It's a strange phenomenon, but golf has always translated rather well to the noble medium of video games. Possibly because it is, in itself, a noble sport; swing a stick at things, go for a nice walk on some cool grass. Nothing to lose but your balls. It's a pursuit in which you aren't really encouraged to expect the unexpected – physics are your only real enemy. Besides your actual enemies, of course.

What the Golf?, though, is not really golf. It's barely golf. Or, alternatively, it is the most golf ever to be golfed. After hours spent in its bizarre thrall, we're still not really sure what to make of it. Where do you even start? It's one of those comedy games, the sort that often aren't particularly funny and don't include much gameplay to make up for it. But What the Golf? is above par (sorry), thanks to a real surplus of enjoyable content.

There's very little to the game in terms of mechanics. You hold A and move the left stick to set the power and angle of your pitch, then release to strike the ball. Get the ball to the flag, win the hole. At least, that's how it is at first – for literally one level. Immediately following this, What the Golf? starts to get silly. It would be churlish to give away too many of its gags, but rest assured you'll be knocking more than just golf balls around.

Every one of the many, many "holes" has some sort of new gimmick or new take on an existing gimmick. This is the major strength of What the Golf? – variety, and plenty of it. There's not a huge amount in the way of challenge on a basic playthrough – even the trickier holes can generally be conquered quickly – but it's compelling on a very primal level. You'll want to see what new twist they can possibly think of next. To the developer's credit, they keep you guessing all the way through.

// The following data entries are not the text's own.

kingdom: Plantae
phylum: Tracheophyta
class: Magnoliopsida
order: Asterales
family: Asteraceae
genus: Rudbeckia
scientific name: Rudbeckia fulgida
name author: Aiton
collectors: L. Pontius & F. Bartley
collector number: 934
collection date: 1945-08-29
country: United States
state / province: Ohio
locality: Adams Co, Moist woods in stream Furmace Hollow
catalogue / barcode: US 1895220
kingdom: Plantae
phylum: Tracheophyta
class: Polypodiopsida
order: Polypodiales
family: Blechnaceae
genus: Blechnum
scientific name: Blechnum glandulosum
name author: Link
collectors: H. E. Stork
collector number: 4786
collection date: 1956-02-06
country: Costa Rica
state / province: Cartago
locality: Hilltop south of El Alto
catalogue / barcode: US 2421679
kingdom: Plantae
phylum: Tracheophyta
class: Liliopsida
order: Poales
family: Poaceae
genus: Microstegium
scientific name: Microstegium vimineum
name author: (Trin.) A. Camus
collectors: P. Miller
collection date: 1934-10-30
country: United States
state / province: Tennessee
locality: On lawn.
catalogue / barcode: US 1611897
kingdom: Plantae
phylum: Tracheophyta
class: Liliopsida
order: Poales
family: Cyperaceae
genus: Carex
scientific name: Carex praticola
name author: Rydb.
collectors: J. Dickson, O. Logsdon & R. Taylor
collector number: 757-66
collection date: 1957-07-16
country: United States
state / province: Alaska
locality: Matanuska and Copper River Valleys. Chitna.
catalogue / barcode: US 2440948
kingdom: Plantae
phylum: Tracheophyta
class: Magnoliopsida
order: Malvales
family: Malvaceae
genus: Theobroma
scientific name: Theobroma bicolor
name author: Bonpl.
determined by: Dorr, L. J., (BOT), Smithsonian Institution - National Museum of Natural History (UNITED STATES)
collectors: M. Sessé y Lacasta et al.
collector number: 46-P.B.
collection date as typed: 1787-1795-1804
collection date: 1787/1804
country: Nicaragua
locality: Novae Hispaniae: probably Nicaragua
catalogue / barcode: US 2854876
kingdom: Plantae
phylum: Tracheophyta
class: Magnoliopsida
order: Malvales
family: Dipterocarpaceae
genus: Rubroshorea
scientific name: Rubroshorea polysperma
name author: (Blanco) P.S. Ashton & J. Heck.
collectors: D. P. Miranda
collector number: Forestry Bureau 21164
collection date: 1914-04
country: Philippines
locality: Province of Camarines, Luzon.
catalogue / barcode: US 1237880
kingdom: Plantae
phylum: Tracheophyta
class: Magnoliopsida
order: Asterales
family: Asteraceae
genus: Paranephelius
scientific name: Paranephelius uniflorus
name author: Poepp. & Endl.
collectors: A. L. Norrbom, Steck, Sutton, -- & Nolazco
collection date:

The structure of the game takes the form of an overhead map which you navigate using the same standard control scheme as the rest of the game; a sort of "Golf lab" in which many, many different holes can be accessed. As you progress you'll open up more and more different sectors of the lab, each one populated with a number of holes to play. Gradually, you'll also unlock warp points that make getting around a lot easier. It's a nice, immersive system and adds to the coherence of the whole enterprise; while there are plenty of different, wild takes on golf here, everything is ultimately filtered through that same set of mechanics. It's pleasingly consistent.

It would be an impressive clutch of levels even without the extras that What the Golf? is packing; every single hole has a variation, usually offering some sort of restriction such as a par score to beat (generally you're allowed as many attempts as you want), though some are effectively completely separate holes to clear. Beating this challenge stage will grant a third and final take on the hole you're playing – usually another completely different idea – and beating this grants you a crown and a fully-cleared hole. What this boils down to is a suite of many, many ideas that all work together neatly and build on the concepts that they introduce. It's effective, addicting stuff.

Graphically, it's a fittingly minimalist experience, with its fairly flat low-poly-ish look calling to mind similar comical indie titles such as Donut County and Untitled Goose Game. In fact, it's so similar-looking that it's arguably a little bit derivative in its style, though it certainly works – especially at its smooth 60 frames per second. It's a little bit of a shame that the visuals don't really change along with the gameplay, but it's function over form, here; the aforementioned consistency that keeps things from being overwhelming is on display in What the Golf?'s visuals as well as its controls. There's not a lot of music here, but when it does kick in it's in a sort of acapella style, which is just a little bit too twee for our tastes.

Besides the extensive campaign, there's a wonderful new Party Mode which brings the same level of creativity to split-screen multiplayer for two players – it's brilliant fun, but a shame that more golfers couldn't be accommodated. What kind of party only has two attendees? Don't answer that, we need to keep it family-friendly around here.

Conclusion

What the Golf? is a sterling effort for Switch that has clearly had enormous amounts of love poured into it. Its aesthetic is a little bit indie-by-numbers but there's so much to see and do here that'll have you (and a friend) laughing out loud. It may not be the most difficult game in the world, but it's damn good fun, even if you don't like golf. Especially if you don't like golf, in fact.